TO-DO LIST
1 – Answer these questions using the correlation excerpt:
(a) What range of values is the correlation r limited to?
(b) What are the intercept and slope of the equation given for 'Data 2'?
(c) With whom is the term "regression line" historically associated?
2 – Copy verbatim the portion of the records that runs from their first line through the line containing "scientific name: Carex aurea", including both ends.

EXTRACT
────────

The output gives us a Pearson Correlation of 0.609

Correlation Properties (NOTE: the symbol for correlation is r)

Correlation is unit free. If we changed the final exam scores from percents to decimals the correlation would remain the same.
Correlation, r, is limited to – 1 ≤ r ≤ 1.
For a positive association, r > 0; for a negative association r < 0.
Correlation, r, measures the linear association between two quantitative variables.
Correlation measures the strength of a linear relationship only. (See the following Scatterplot for display where the correlation is 0 but the two variables are obviously related.)
The closer r is to 0 the weaker the relationship; the closer to 1 or – 1 the stronger the relationship. The sign of the correlation provides direction only.
Correlation can be affected by outliers

Equations of Straight Lines: Review

The equation of a straight line is given by y = a + bx. When x = 0, y = a, the intercept of the line; b is the slope of the line: it measures the change in y per unit change in x.

Two examples:

Data 1		Data 2
x	y	x	y
	3		13
1	5	1	11
2	7	2	9
3	9	3	7
4	11	4	5
5	13	5	3

For the 'Data 1' the equation is y = 3 + 2x ; the intercept is 3 and the slope is 2. The line slopes upward, indicating a positive relationship between x and y.

For the 'Data 2' the equation is y = 13 - 2x ; the intercept is 13 and the slope is -2. The line slopes downward, indicating a negative relationship between x and y.

Plot for Data 1	Plot for Data 2
y = 3 + 2 x	y = 13 - 2 x

The relationship between x and y is 'perfect' for these two examples—the points fall exactly on a straight line or the value of y is determined exactly by the value of x. Our interest will be concerned with relationships between two variables which are not perfect. The 'Correlation' between x and y is r = 1.00 for the values of x and y on the left and r = -1.00 for the values of x and y on the right.

Regression analysis is concerned with finding the 'best' fitting line for predicting the average value of a response variable y using a predictor variable x.

Least Squares Regression

The best description of many relationships between two quantitative variables can be achieved using a straight line. In statistics, this line is referred to as a regression line. Historically, this term is associated with Sir Francis Galton who in the mid 1800’s studied the phenomenon that children of tall parents tended to “regress” toward mediocrity.

────────

SUPPLIED INFORMATION
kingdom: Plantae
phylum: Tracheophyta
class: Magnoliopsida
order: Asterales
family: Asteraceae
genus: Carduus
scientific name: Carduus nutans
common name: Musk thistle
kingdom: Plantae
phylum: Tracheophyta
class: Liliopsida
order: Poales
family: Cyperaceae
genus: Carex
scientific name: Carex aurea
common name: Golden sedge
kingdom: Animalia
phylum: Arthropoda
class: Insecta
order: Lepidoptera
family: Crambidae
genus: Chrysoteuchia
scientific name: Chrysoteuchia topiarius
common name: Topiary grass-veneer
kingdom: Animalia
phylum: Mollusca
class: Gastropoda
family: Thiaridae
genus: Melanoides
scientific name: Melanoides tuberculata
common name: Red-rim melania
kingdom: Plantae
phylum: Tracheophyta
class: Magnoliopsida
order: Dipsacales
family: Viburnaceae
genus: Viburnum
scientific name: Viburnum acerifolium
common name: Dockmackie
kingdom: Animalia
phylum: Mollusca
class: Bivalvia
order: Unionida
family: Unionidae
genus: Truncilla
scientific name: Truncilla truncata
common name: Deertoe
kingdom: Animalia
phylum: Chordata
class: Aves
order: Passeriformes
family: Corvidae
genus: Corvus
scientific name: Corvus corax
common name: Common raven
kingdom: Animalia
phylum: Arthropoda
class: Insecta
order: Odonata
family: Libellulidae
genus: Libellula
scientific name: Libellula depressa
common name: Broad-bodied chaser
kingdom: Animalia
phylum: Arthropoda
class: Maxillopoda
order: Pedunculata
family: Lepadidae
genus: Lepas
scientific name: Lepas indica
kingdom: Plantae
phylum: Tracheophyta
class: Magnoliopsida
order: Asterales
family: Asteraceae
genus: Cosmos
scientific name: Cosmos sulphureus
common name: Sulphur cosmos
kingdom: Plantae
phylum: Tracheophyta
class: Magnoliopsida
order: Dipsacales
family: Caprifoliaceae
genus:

────────

RESULTS IN ORDER
1 –
(a) –1 ≤ r ≤ 1.
(b) The intercept is 13 and the slope is -2.
(c) Sir Francis Galton.

2 –
kingdom: Plantae
phylum: Tracheophyta
class: Magnoliopsida
order: Asterales
family: Asteraceae
genus: Carduus
scientific name: Carduus nutans
common name: Musk thistle
kingdom: Plantae
phylum: Tracheophyta
class: Liliopsida
order: Poales
family: Cyperaceae
genus: Carex
scientific name: Carex aurea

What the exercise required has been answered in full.